Review of Colmans Seafood Temple in South Shields
For a coastal region, the area, chippies aside, is surprisingly short on seafood restaurants.
However, the landmark Colmans Seafood Temple does a sterling job of worshipping the North Sea’s larder.
With its Grecian-style columns and panoramic windows, it’s a stunning building, created from the old Gandhi’s Temple, and one that exemplifies how new life can be given to old structures whilst still honouring the integrity of the site.
More of an occasion restaurant than the Ocean Road Colmans, inside the temple, with its uninterrupted sea views and slick, clean design it feels special, but not stuffily so.
We’d booked ahead for a Wednesday evening, and fortunately so, with every table taken, giving it a bustling atmosphere with a mix of large family groups and courting couples.
As you’d expect from this South Shields household name, classic fish and chips feature on the menu but there’s also a good choice of more adventurous dishes to try out such as oysters, served three ways; mussels, hake, seabass and lobster fresh from the quay.
To start, I chose the smoked salmon and dill pâté with cucumber jelly and toasted sourdough (£7.50). You get plenty for the price with a good-sized pot of pâté that packs a real flavour punch. It was deliciously moreish with the light and fresh cucumber jelly perfectly complementing the denser richness of the salmon.
For mains, I had the smoked haddock with crispy hen’s egg, asparagus and spiced potted shrimp butter (£16.95).
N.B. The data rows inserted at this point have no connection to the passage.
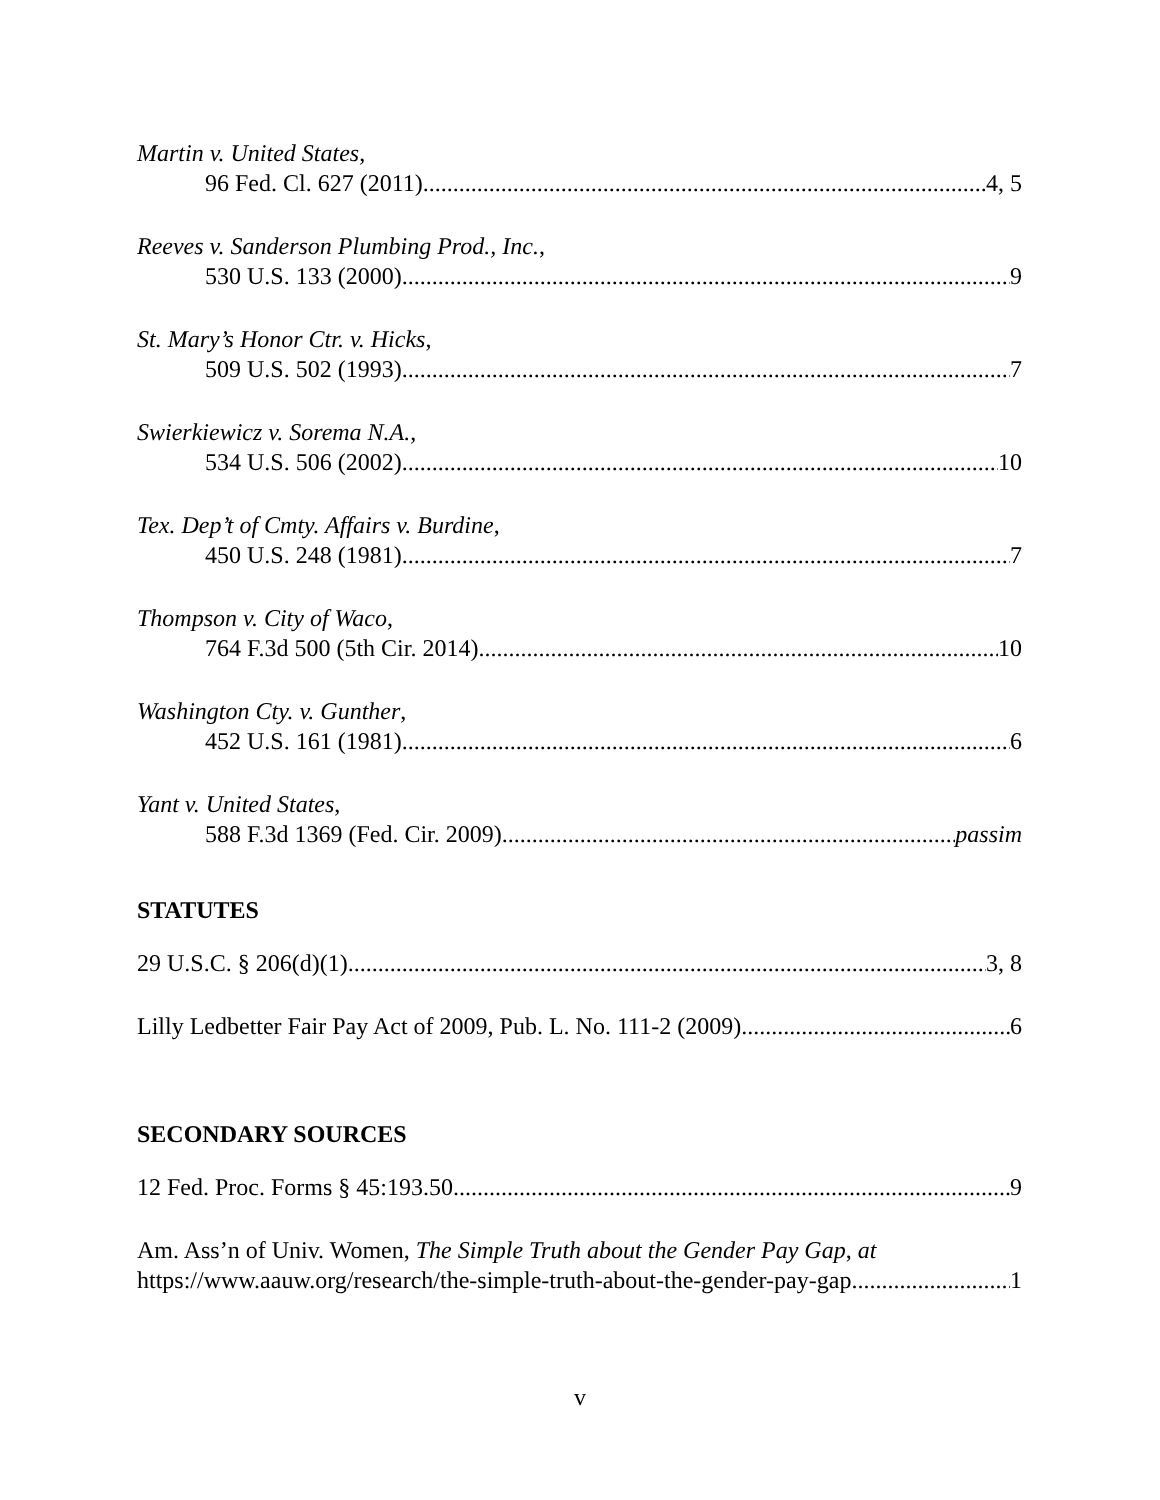Martin v. United States,
96 Fed. Cl. 627 (2011) 4, 5
Reeves v. Sanderson Plumbing Prod., Inc.,
530 U.S. 133 (2000) 9
St. Mary’s Honor Ctr. v. Hicks,
509 U.S. 502 (1993) 7
Swierkiewicz v. Sorema N.A.,
534 U.S. 506 (2002) 10
Tex. Dep’t of Cmty. Affairs v. Burdine,
450 U.S. 248 (1981) 7
Thompson v. City of Waco,
764 F.3d 500 (5th Cir. 2014) 10
Washington Cty. v. Gunther,
452 U.S. 161 (1981) 6
Yant v. United States,
588 F.3d 1369 (Fed. Cir. 2009) passim
STATUTES
29 U.S.C. § 206(d)(1) 3, 8
Lilly Ledbetter Fair Pay Act of 2009, Pub. L. No. 111-2 (2009) 6
SECONDARY SOURCES
12 Fed. Proc. Forms § 45:193.50 9
Am. Ass’n of Univ. Women, The Simple Truth about the Gender Pay Gap, at
https://www.aauw.org/research/the-simple-truth-about-the-gender-pay-gap 1
v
Again, they certainly didn’t skimp on the portion and I was presented with a huge slab of perfectly flaky fish. The mild nuance of the fish was lifted with the heavier buttery sauce – and there was plenty of it. The runny egg, in a crisp batter, also added an extra depth of flavour and texture.
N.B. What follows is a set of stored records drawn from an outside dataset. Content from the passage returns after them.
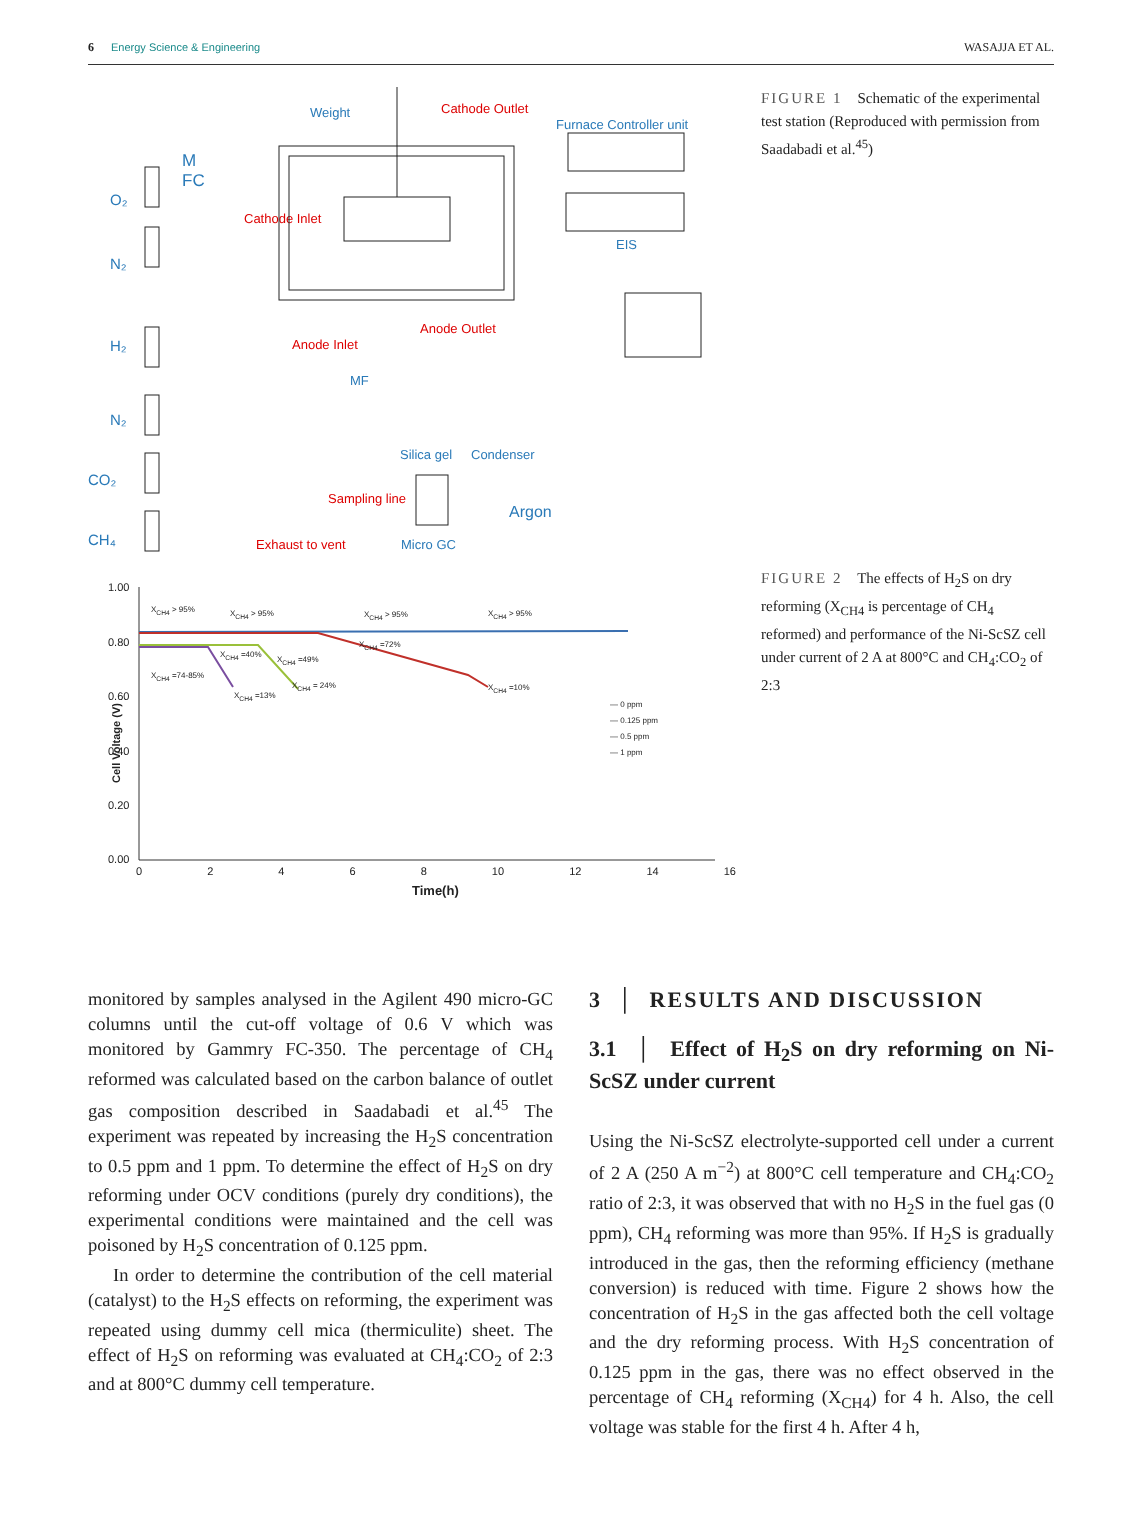6 Energy Science & Engineering WASAJJA ET AL.
Weight Cathode Outlet
Furnace Controller unit
M
FC
O₂
Cathode Inlet
EIS
N₂
Anode Outlet
Anode Inlet H₂
MF
N₂
Silica gel Condenser
CO₂
Sampling line
Argon
CH₄ Exhaust to vent Micro GC
FIGURE 1 Schematic of the experimental test station (Reproduced with permission from Saadabadi et al.<sup>45</sup>)
1.00
0.80
0.60
0.40
0.20
0.00
Cell Voltage (V)
0 2 4 6 8 10 12 14 16
Time(h)
X<sub>CH4</sub> > 95% X<sub>CH4</sub> > 95% X<sub>CH4</sub> > 95% X<sub>CH4</sub> > 95%
X<sub>CH4</sub> =72%
X<sub>CH4</sub> =40%
X<sub>CH4</sub> =49%
X<sub>CH4</sub> =74-85%
X<sub>CH4</sub> = 24% X<sub>CH4</sub> =10%
X<sub>CH4</sub> =13%
— 0 ppm
— 0.125 ppm
— 0.5 ppm
— 1 ppm
FIGURE 2 The effects of H<sub>2</sub>S on dry reforming (X<sub>CH4</sub> is percentage of CH<sub>4</sub> reformed) and performance of the Ni-ScSZ cell under current of 2 A at 800°C and CH<sub>4</sub>:CO<sub>2</sub> of 2:3
monitored by samples analysed in the Agilent 490 micro-GC columns until the cut-off voltage of 0.6 V which was monitored by Gammry FC-350. The percentage of CH<sub>4</sub> reformed was calculated based on the carbon balance of outlet gas composition described in Saadabadi et al.<sup>45</sup> The experiment was repeated by increasing the H<sub>2</sub>S concentration to 0.5 ppm and 1 ppm. To determine the effect of H<sub>2</sub>S on dry reforming under OCV conditions (purely dry conditions), the experimental conditions were maintained and the cell was poisoned by H<sub>2</sub>S concentration of 0.125 ppm.
In order to determine the contribution of the cell material (catalyst) to the H<sub>2</sub>S effects on reforming, the experiment was repeated using dummy cell mica (thermiculite) sheet. The effect of H<sub>2</sub>S on reforming was evaluated at CH<sub>4</sub>:CO<sub>2</sub> of 2:3 and at 800°C dummy cell temperature.
3 │ RESULTS AND DISCUSSION
3.1 │ Effect of H<sub>2</sub>S on dry reforming on Ni-ScSZ under current
Using the Ni-ScSZ electrolyte-supported cell under a current of 2 A (250 A m<sup>−2</sup>) at 800°C cell temperature and CH<sub>4</sub>:CO<sub>2</sub> ratio of 2:3, it was observed that with no H<sub>2</sub>S in the fuel gas (0 ppm), CH<sub>4</sub> reforming was more than 95%. If H<sub>2</sub>S is gradually introduced in the gas, then the reforming efficiency (methane conversion) is reduced with time. Figure 2 shows how the concentration of H<sub>2</sub>S in the gas affected both the cell voltage and the dry reforming process. With H<sub>2</sub>S concentration of 0.125 ppm in the gas, there was no effect observed in the percentage of CH<sub>4</sub> reforming (X<sub>CH4</sub>) for 4 h. Also, the cell voltage was stable for the first 4 h. After 4 h,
My friend really enjoyed her cod and chips too, a reliably good choice from a family who’ve been frying fish for generations.
I was also impressed with the drinks list, which is really extensive, with a good choice of wine by the glass, as well as bottles ranging from a crisp Riesling to Veuve Clicquot bubbles if you’re feeling fancy.
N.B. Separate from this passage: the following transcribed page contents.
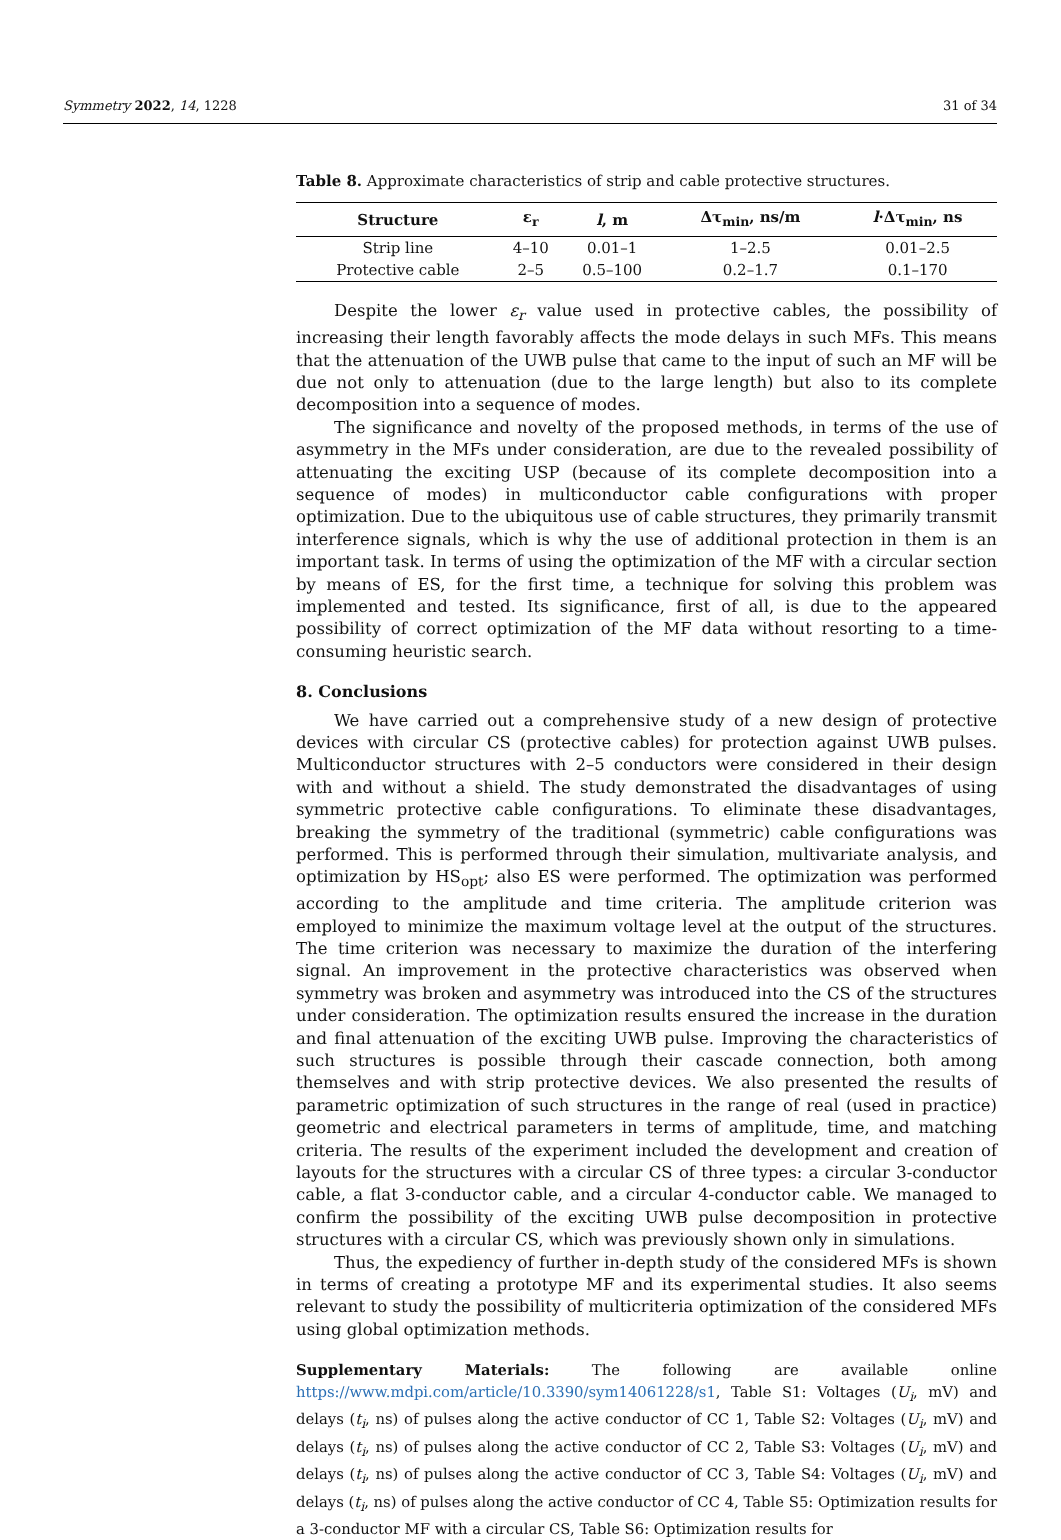Symmetry 2022, 14, 1228 31 of 34
Table 8. Approximate characteristics of strip and cable protective structures.
| Structure | ε<sub>r</sub> | l , m | Δτ<sub>min</sub>, ns/m | l ·Δτ<sub>min</sub>, ns |
| --- | --- | --- | --- | --- |
| Strip line | 4–10 | 0.01–1 | 1–2.5 | 0.01–2.5 |
| Protective cable | 2–5 | 0.5–100 | 0.2–1.7 | 0.1–170 |
Despite the lower ε<sub>r</sub> value used in protective cables, the possibility of increasing their length favorably affects the mode delays in such MFs. This means that the attenuation of the UWB pulse that came to the input of such an MF will be due not only to attenuation (due to the large length) but also to its complete decomposition into a sequence of modes.
The significance and novelty of the proposed methods, in terms of the use of asymmetry in the MFs under consideration, are due to the revealed possibility of attenuating the exciting USP (because of its complete decomposition into a sequence of modes) in multiconductor cable configurations with proper optimization. Due to the ubiquitous use of cable structures, they primarily transmit interference signals, which is why the use of additional protection in them is an important task. In terms of using the optimization of the MF with a circular section by means of ES, for the first time, a technique for solving this problem was implemented and tested. Its significance, first of all, is due to the appeared possibility of correct optimization of the MF data without resorting to a time-consuming heuristic search.
8. Conclusions
We have carried out a comprehensive study of a new design of protective devices with circular CS (protective cables) for protection against UWB pulses. Multiconductor structures with 2–5 conductors were considered in their design with and without a shield. The study demonstrated the disadvantages of using symmetric protective cable configurations. To eliminate these disadvantages, breaking the symmetry of the traditional (symmetric) cable configurations was performed. This is performed through their simulation, multivariate analysis, and optimization by HS<sub>opt</sub>; also ES were performed. The optimization was performed according to the amplitude and time criteria. The amplitude criterion was employed to minimize the maximum voltage level at the output of the structures. The time criterion was necessary to maximize the duration of the interfering signal. An improvement in the protective characteristics was observed when symmetry was broken and asymmetry was introduced into the CS of the structures under consideration. The optimization results ensured the increase in the duration and final attenuation of the exciting UWB pulse. Improving the characteristics of such structures is possible through their cascade connection, both among themselves and with strip protective devices. We also presented the results of parametric optimization of such structures in the range of real (used in practice) geometric and electrical parameters in terms of amplitude, time, and matching criteria. The results of the experiment included the development and creation of layouts for the structures with a circular CS of three types: a circular 3-conductor cable, a flat 3-conductor cable, and a circular 4-conductor cable. We managed to confirm the possibility of the exciting UWB pulse decomposition in protective structures with a circular CS, which was previously shown only in simulations.
Thus, the expediency of further in-depth study of the considered MFs is shown in terms of creating a prototype MF and its experimental studies. It also seems relevant to study the possibility of multicriteria optimization of the considered MFs using global optimization methods.
Supplementary Materials: The following are available online https://www.mdpi.com/article/10.3390/sym14061228/s1, Table S1: Voltages (U<sub>i</sub>, mV) and delays (t<sub>i</sub>, ns) of pulses along the active conductor of CC 1, Table S2: Voltages (U<sub>i</sub>, mV) and delays (t<sub>i</sub>, ns) of pulses along the active conductor of CC 2, Table S3: Voltages (U<sub>i</sub>, mV) and delays (t<sub>i</sub>, ns) of pulses along the active conductor of CC 3, Table S4: Voltages (U<sub>i</sub>, mV) and delays (t<sub>i</sub>, ns) of pulses along the active conductor of CC 4, Table S5: Optimization results for a 3-conductor MF with a circular CS, Table S6: Optimization results for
Spirits are also free flowing, with no less than 35 types of gin on offer as well as some unusual cognac and brandy choices you won’t find in many other places.
There was a lot of covers the night we visited, but service was swift, friendly and chatty.
Prices aren’t cheap as chips, but quality seafood isn’t, and it’s certainly not over priced for the standard and setting you get for your pounds.
Refreshingly, Colmans are also transparent about how their seafood is caught with sustainability at the heart of the business.
All its cod and haddock comes from sustainable fishing grounds and its uses sustainable and traceable seafood in its dishes, while also cutting down on single use plastic.
It’s a commitment to ensuring the future of the oceans that recently saw the family-owned business named a regional hero by the Marine Stewardship Council.
For fish and chips with standards, they don’t come much ‘batter’ than Colmans.